Consigne 1:
Répondez aux questions suivantes d'après le passage.
(a) Selon le passage, quel dogme renversait à lui seul les fondements de toute société ?
(b) Qu'est-ce que le passage désigne comme le plus grand des outrages faits à l'humanité ?
(c) Qui, selon le passage, forma le projet d'étendre sa navigation et son empire ?
Consigne 2:
Citez le passage en commençant à « Telle étoit la » et en terminant à « navigation & leur empire. ».

Texte source:
◆ ◆ ◆ ◆ ◆

Il étoit tems que la philoſophie & les lettres arrivaient au ſecours de la morale & de la raiſon. L’égliſe Romaine avoit détruit, autant qu’il eſt poſſible, les principes de juſtice que la nature a mis dans tous les hommes. Ce ſeul dogme, qu’au pape appartient la ſouveraineté de tous les empires, renverſoit les fondemens de toute ſociété, de toute vertu politique. Cependant cette maxime avoit régné long-tems avec le dogme affreux qui permettoit, qui ordonnoit même, de haïr, de perſécuter tous les hommes, dont les opinions ſur la religion ne ſont pas conformes à celles de l’égliſe Romaine. Les indulgences, eſpèce d’expiations vendues pour tous les crimes, & ſi vous voulez quelque choſe de plus monſtrueux, des expiations pour les crimes à venir ; la diſpenſe de tenir ſa parole aux ennemis du pontife, faſſent-ils de ſa religion ; cet article de croyance, où l’on enſeigne que le mérite du juſle peut être appliqué au méchant ; les exemples de tous les vices dans la perſonne des pontifes, & dans les hommes ſacrés, deſtinés à ſervir de modèle au peuple ; enfin, le plus grand des outrages faits à l’humanité, l’inquiſition : toutes ces horreurs dévoient faire de l’Europe un repaire de tigres ou de ſerpens, plutôt qu’une vaſte contrée, habitée ou cultivée par des hommes.

Telle étoit la ſituation de l’Europe, lorſque les monarques Portugais, à la tête d’un peuple actif, généreux, intelligent, entouré de voiſins qui ſe déchiroient encore, formèrent le projet d’étendre leur navigation & leur empire.

◆ ◆ ◆ ◆ ◆

Un bloc de données:
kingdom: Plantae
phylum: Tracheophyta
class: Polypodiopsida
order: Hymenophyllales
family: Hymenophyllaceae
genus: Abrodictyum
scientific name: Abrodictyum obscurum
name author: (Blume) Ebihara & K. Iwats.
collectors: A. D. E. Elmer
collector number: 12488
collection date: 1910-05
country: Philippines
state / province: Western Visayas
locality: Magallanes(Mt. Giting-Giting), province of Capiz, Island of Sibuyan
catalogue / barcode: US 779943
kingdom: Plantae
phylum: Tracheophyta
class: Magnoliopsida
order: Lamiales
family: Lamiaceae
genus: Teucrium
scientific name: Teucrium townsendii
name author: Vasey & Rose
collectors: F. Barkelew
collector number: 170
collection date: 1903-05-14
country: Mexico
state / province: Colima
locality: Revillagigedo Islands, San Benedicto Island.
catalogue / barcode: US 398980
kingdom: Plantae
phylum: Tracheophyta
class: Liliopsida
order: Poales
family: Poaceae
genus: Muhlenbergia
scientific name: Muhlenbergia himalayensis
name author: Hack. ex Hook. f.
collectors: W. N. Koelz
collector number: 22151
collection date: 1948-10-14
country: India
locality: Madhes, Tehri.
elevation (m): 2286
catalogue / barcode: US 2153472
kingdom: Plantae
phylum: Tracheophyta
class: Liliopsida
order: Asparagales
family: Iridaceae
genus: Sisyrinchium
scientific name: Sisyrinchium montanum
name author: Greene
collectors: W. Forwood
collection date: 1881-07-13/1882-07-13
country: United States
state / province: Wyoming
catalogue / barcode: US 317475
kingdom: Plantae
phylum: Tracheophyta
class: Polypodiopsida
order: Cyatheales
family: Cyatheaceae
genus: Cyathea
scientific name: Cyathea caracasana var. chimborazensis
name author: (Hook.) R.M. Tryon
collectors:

◆ ◆ ◆ ◆ ◆

Réponse attendue 1:
(a) Le dogme selon lequel la souveraineté de tous les empires appartient au pape.
(b) L'Inquisition.
(c) Les monarques portugais.

Réponse attendue 2:
Telle étoit la ſituation de l’Europe, lorſque les monarques Portugais, à la tête d’un peuple actif, généreux, intelligent, entouré de voiſins qui ſe déchiroient encore, formèrent le projet d’étendre leur navigation & leur empire.